Assigned task — Each line of the data below between the one containing "expand author list" and the one containing "However the next", both included, is to be repeated exactly. Please omit pictures.

(Stored data)
__________

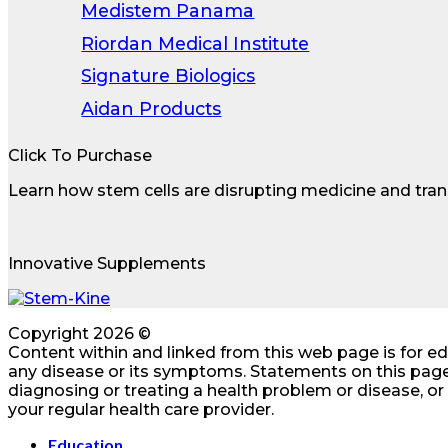
Medistem Panama
Riordan Medical Institute
Signature Biologics
Aidan Products
Click To Purchase
Learn how stem cells are disrupting medicine and tran
Innovative Supplements
Copyright 2026 ©
Content within and linked from this web page is for e
any disease or its symptoms. Statements on this page
diagnosing or treating a health problem or disease, o
your regular health care provider.
Education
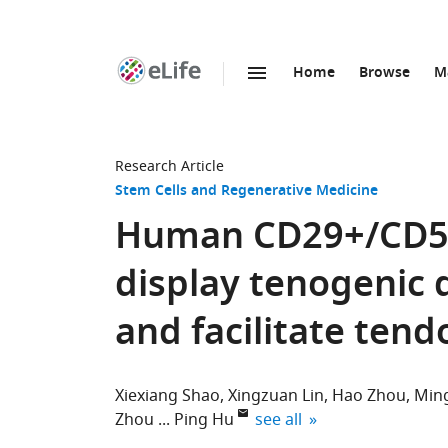
Home
Browse
M
SKIP TO CONTENT
eLife
home
page
Research Article
Stem Cells and Regenerative Medicine
Human CD29+/CD56
display tenogenic d
and facilitate ten
Xiexiang Shao
Xingzuan Lin
Hao Zhou
Min
expand author list
Zhou
Ping Hu
see all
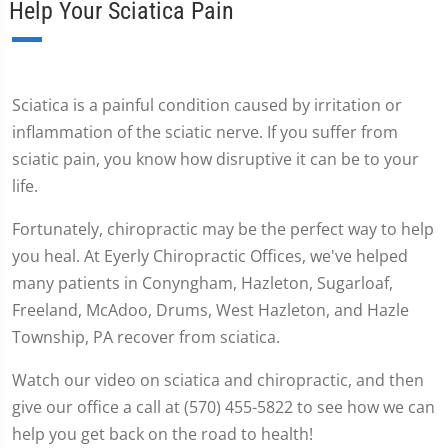
Help Your Sciatica Pain
Sciatica is a painful condition caused by irritation or
inflammation of the sciatic nerve. If you suffer from
sciatic pain, you know how disruptive it can be to your
life.
Fortunately, chiropractic may be the perfect way to help
you heal. At Eyerly Chiropractic Offices, we've helped
many patients in Conyngham, Hazleton, Sugarloaf,
Freeland, McAdoo, Drums, West Hazleton, and Hazle
Township, PA recover from sciatica.
Watch our video on sciatica and chiropractic, and then
give our office a call at (570) 455-5822 to see how we can
help you get back on the road to health!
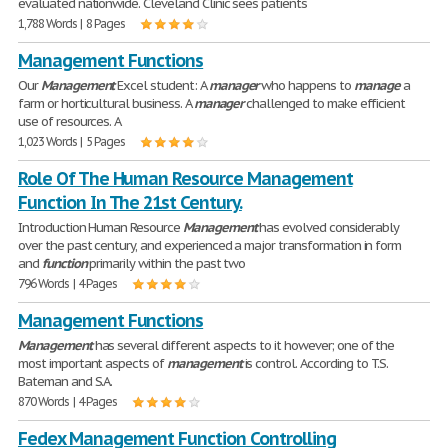
evaluated nationwide. Cleveland Clinic sees patients
1,788 Words | 8 Pages
Management Functions
Our
Management
Excel student: A
manager
who happens to
manage
a
farm or horticultural business. A
manager
challenged to make efficient
use of resources. A
1,023 Words | 5 Pages
Role Of The Human Resource Management
Function In The 21st Century.
Introduction Human Resource
Management
has evolved considerably
over the past century, and experienced a major transformation in form
and
function
primarily within the past two
796 Words | 4 Pages
Management Functions
Management
has several different aspects to it however; one of the
most important aspects of
management
is control. According to T.S.
Bateman and S.A.
870 Words | 4 Pages
Fedex Management Function Controlling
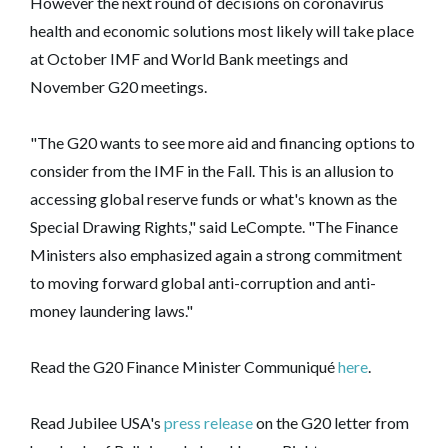
However the next round of decisions on coronavirus
health and economic solutions most likely will take place
at October IMF and World Bank meetings and
November G20 meetings.
"The G20 wants to see more aid and financing options to
consider from the IMF in the Fall. This is an allusion to
accessing global reserve funds or what's known as the
Special Drawing Rights," said LeCompte. "The Finance
Ministers also emphasized again a strong commitment
to moving forward global anti-corruption and anti-
money laundering laws."
Read the G20 Finance Minister Communiqué
here
.
Read Jubilee USA's
press release
on the G20 letter from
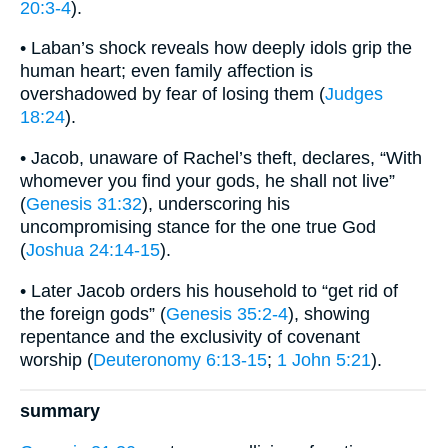
20:3-4
).
• Laban’s shock reveals how deeply idols grip the
human heart; even family affection is
overshadowed by fear of losing them (
Judges
18:24
).
• Jacob, unaware of Rachel’s theft, declares, “With
whomever you find your gods, he shall not live”
(
Genesis 31:32
), underscoring his
uncompromising stance for the one true God
(
Joshua 24:14-15
).
• Later Jacob orders his household to “get rid of
the foreign gods” (
Genesis 35:2-4
), showing
repentance and the exclusivity of covenant
worship (
Deuteronomy 6:13-15
;
1 John 5:21
).
summary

__________

Final answer —
expand author list
Zhou
Ping Hu
see all
Help Your Sciatica Pain
Sciatica is a painful condition caused by irritation or
inflammation of the sciatic nerve. If you suffer from
sciatic pain, you know how disruptive it can be to your
life.
Fortunately, chiropractic may be the perfect way to help
you heal. At Eyerly Chiropractic Offices, we've helped
many patients in Conyngham, Hazleton, Sugarloaf,
Freeland, McAdoo, Drums, West Hazleton, and Hazle
Township, PA recover from sciatica.
Watch our video on sciatica and chiropractic, and then
give our office a call at (570) 455-5822 to see how we can
help you get back on the road to health!
evaluated nationwide. Cleveland Clinic sees patients
1,788 Words | 8 Pages
Management Functions
Our
Management
Excel student: A
manager
who happens to
manage
a
farm or horticultural business. A
manager
challenged to make efficient
use of resources. A
1,023 Words | 5 Pages
Role Of The Human Resource Management
Function In The 21st Century.
Introduction Human Resource
Management
has evolved considerably
over the past century, and experienced a major transformation in form
and
function
primarily within the past two
796 Words | 4 Pages
Management Functions
Management
has several different aspects to it however; one of the
most important aspects of
management
is control. According to T.S.
Bateman and S.A.
870 Words | 4 Pages
Fedex Management Function Controlling
However the next round of decisions on coronavirus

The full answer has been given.